Faut-il redéfinir la notion de création face au droit d’auteur et à la technologie ?
La question de l’attribution du droit d’auteur aux œuvres générées par l’intelligence artificielle soulève des enjeux fondamentaux sur la définition même de la création et de la paternité artistique. L’un des principaux points de friction réside dans la nécessité d’une intervention humaine significative pour qu’une œuvre soit considérée comme protégeable.
D’un point de vue juridique, la comparaison avec l’affaire du selfie du singe illustre bien la problématique actuelle : si une œuvre est créée sans intervention humaine directe, elle tombe dans le domaine public. Toutefois, cette analogie trouve rapidement ses limites face aux technologies d’IA. Contrairement à un animal qui agit de manière fortuite, une intelligence artificielle est conçue, paramétrée et parfois dirigée par un humain. Dès lors, la véritable question est de savoir à partir de quel niveau d’implication humaine un droit d’auteur peut être revendiqué.
L’exemple de la photographie apporte un éclairage intéressant. Un appareil photo est un outil au service de la créativité humaine, et les décisions du photographe (cadrage, lumière, moment du déclenchement) sont déterminantes pour l’œuvre finale. En revanche, les systèmes d’IA, en particulier ceux basés sur des modèles génératifs, fonctionnent sur des principes différents. Lorsqu’un utilisateur se contente de saisir une instruction textuelle pour générer une image, son rôle est bien plus passif que celui d’un photographe. Pourtant, si ce même utilisateur entraîne son propre modèle d’IA, affine les paramètres et influence activement le résultat, sa contribution devient plus proche de celle d’un artiste numérique utilisant un logiciel avancé.
Un autre enjeu majeur concerne l’évolution des outils numériques. La photographie computationnelle, omniprésente dans les smartphones modernes, modifie considérablement les images grâce à des algorithmes d’amélioration. Si l’on suit une interprétation stricte du droit d’auteur, ces modifications automatiques ne remettent pas en cause la paternité du photographe. Pourtant, lorsque l’intervention logicielle devient dominante, où trace-t-on la frontière entre assistance technologique et création autonome ?
Enfin, il est essentiel de prendre en compte les implications économiques et éthiques de cette problématique. Accorder un droit d’auteur à des œuvres générées par l’IA reviendrait à reconnaître un statut juridique à une machine, une idée qui semble difficilement défendable en l’état actuel du droit. À l’inverse, refuser toute protection peut poser problème pour les entreprises et créateurs investissant dans le développement d’outils d’IA. Une solution intermédiaire pourrait être de considérer ces œuvres comme des « œuvres dérivées » appartenant à la personne ayant paramétré ou utilisé l’IA, à condition qu’une implication créative suffisante puisse être démontrée.

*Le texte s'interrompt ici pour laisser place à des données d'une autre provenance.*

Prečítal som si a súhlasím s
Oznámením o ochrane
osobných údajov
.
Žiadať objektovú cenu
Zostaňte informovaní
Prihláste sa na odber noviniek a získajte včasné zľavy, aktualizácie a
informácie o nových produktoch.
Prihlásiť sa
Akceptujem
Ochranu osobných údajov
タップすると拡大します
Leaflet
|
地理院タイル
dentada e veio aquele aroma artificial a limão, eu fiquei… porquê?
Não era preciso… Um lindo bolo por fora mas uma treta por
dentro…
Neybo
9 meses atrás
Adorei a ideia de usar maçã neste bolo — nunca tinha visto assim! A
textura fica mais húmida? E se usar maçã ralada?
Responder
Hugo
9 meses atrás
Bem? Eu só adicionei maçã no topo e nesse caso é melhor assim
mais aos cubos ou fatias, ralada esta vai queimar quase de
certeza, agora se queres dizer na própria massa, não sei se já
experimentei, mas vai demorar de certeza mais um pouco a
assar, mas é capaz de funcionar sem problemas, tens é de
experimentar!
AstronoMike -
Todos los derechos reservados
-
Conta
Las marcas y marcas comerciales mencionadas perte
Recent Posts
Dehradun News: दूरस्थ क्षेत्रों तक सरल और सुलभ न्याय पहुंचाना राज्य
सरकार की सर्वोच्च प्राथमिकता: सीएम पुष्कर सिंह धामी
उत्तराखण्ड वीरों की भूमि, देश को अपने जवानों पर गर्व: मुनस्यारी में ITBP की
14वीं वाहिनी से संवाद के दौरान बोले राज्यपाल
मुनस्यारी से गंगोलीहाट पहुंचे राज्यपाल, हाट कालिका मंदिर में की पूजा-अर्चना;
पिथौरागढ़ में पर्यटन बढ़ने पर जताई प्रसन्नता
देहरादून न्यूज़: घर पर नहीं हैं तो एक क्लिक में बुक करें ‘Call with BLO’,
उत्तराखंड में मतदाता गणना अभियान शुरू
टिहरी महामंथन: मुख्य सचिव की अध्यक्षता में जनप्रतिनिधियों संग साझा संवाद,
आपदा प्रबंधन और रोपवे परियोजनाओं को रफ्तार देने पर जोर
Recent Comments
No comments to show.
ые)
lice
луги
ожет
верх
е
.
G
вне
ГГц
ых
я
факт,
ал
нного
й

En somme, la question du droit d’auteur appliqué à l’IA est loin d’être tranchée. Si la législation actuelle privilégie encore une approche fondée sur la paternité humaine, les avancées technologiques nous forcent à repenser cette notion. Plutôt que d’adopter une vision binaire – soit reconnaître un droit d’auteur aux IA, soit l’exclure totalement – il semble pertinent d’explorer des modèles hybrides tenant compte du degré d’intervention humaine dans le processus créatif.